Data extract START

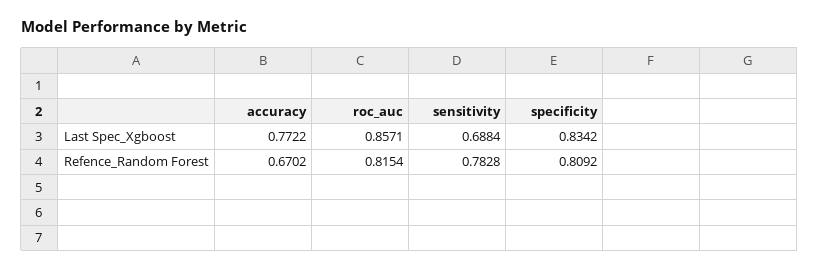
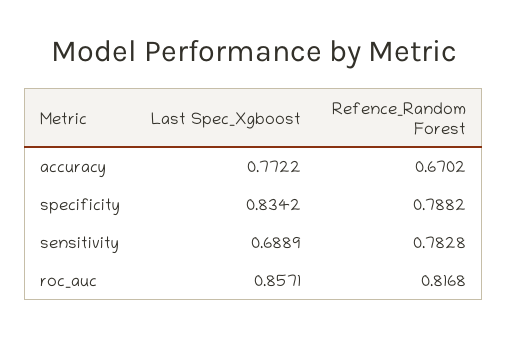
  {
    "accuracy": {
      "Last Spec_Xgboost": 0.7722,
      "Refence_Random Forest": 0.6702
    },
    "roc_auc": {
      "Last Spec_Xgboost": 0.8571,
-     "Refence_Random Forest": 0.8154
+     "Refence_Random Forest": 0.8168
    },
    "sensitivity": {
-     "Last Spec_Xgboost": 0.6884,
+     "Last Spec_Xgboost": 0.6889,
      "Refence_Random Forest": 0.7828
    },
    "specificity": {
      "Last Spec_Xgboost": 0.8342,
-     "Refence_Random Forest": 0.8092
+     "Refence_Random Forest": 0.7882
    }
  }

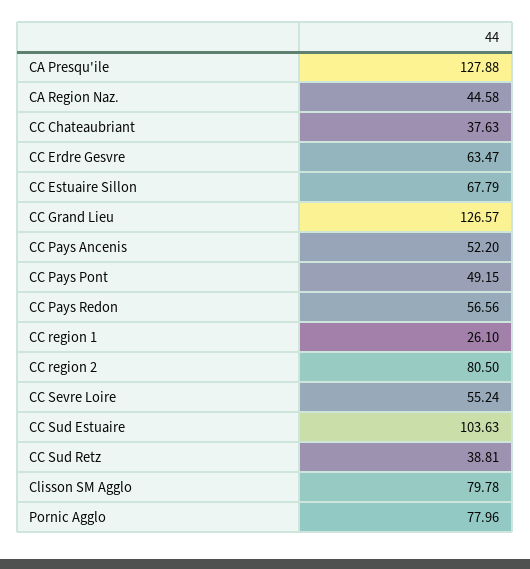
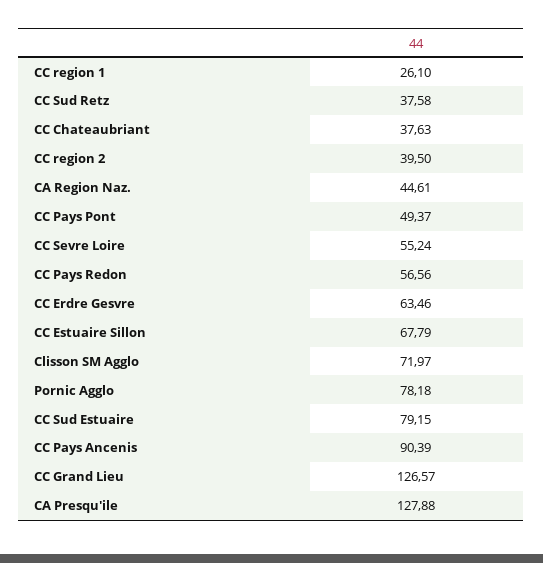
  {
    "CA Presqu'ile": 127.88,
-   "CA Region Naz.": 44.58,
+   "CA Region Naz.": 44.61,
    "CC Chateaubriant": 37.63,
-   "CC Erdre Gesvre": 63.47,
+   "CC Erdre Gesvre": 63.46,
    "CC Estuaire Sillon": 67.79,
    "CC Grand Lieu": 126.57,
-   "CC Pays Ancenis": 52.2,
+   "CC Pays Ancenis": 90.39,
-   "CC Pays Pont": 49.15,
+   "CC Pays Pont": 49.37,
    "CC Pays Redon": 56.56,
    "CC region 1": 26.1,
-   "CC region 2": 80.5,
+   "CC region 2": 39.5,
    "CC Sevre Loire": 55.24,
-   "CC Sud Estuaire": 103.63,
+   "CC Sud Estuaire": 79.15,
-   "CC Sud Retz": 38.81,
+   "CC Sud Retz": 37.58,
-   "Clisson SM Agglo": 79.78,
+   "Clisson SM Agglo": 71.97,
-   "Pornic Agglo": 77.96
+   "Pornic Agglo": 78.18
  }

Data extract END

## Task
Output the data exactly, pictures omitted.

## Result below
  {
    "accuracy": {
      "Last Spec_Xgboost": 0.7722,
      "Refence_Random Forest": 0.6702
    },
    "roc_auc": {
      "Last Spec_Xgboost": 0.8571,
-     "Refence_Random Forest": 0.8154
+     "Refence_Random Forest": 0.8168
    },
    "sensitivity": {
-     "Last Spec_Xgboost": 0.6884,
+     "Last Spec_Xgboost": 0.6889,
      "Refence_Random Forest": 0.7828
    },
    "specificity": {
      "Last Spec_Xgboost": 0.8342,
-     "Refence_Random Forest": 0.8092
+     "Refence_Random Forest": 0.7882
    }
  }

  {
    "CA Presqu'ile": 127.88,
-   "CA Region Naz.": 44.58,
+   "CA Region Naz.": 44.61,
    "CC Chateaubriant": 37.63,
-   "CC Erdre Gesvre": 63.47,
+   "CC Erdre Gesvre": 63.46,
    "CC Estuaire Sillon": 67.79,
    "CC Grand Lieu": 126.57,
-   "CC Pays Ancenis": 52.2,
+   "CC Pays Ancenis": 90.39,
-   "CC Pays Pont": 49.15,
+   "CC Pays Pont": 49.37,
    "CC Pays Redon": 56.56,
    "CC region 1": 26.1,
-   "CC region 2": 80.5,
+   "CC region 2": 39.5,
    "CC Sevre Loire": 55.24,
-   "CC Sud Estuaire": 103.63,
+   "CC Sud Estuaire": 79.15,
-   "CC Sud Retz": 38.81,
+   "CC Sud Retz": 37.58,
-   "Clisson SM Agglo": 79.78,
+   "Clisson SM Agglo": 71.97,
-   "Pornic Agglo": 77.96
+   "Pornic Agglo": 78.18
  }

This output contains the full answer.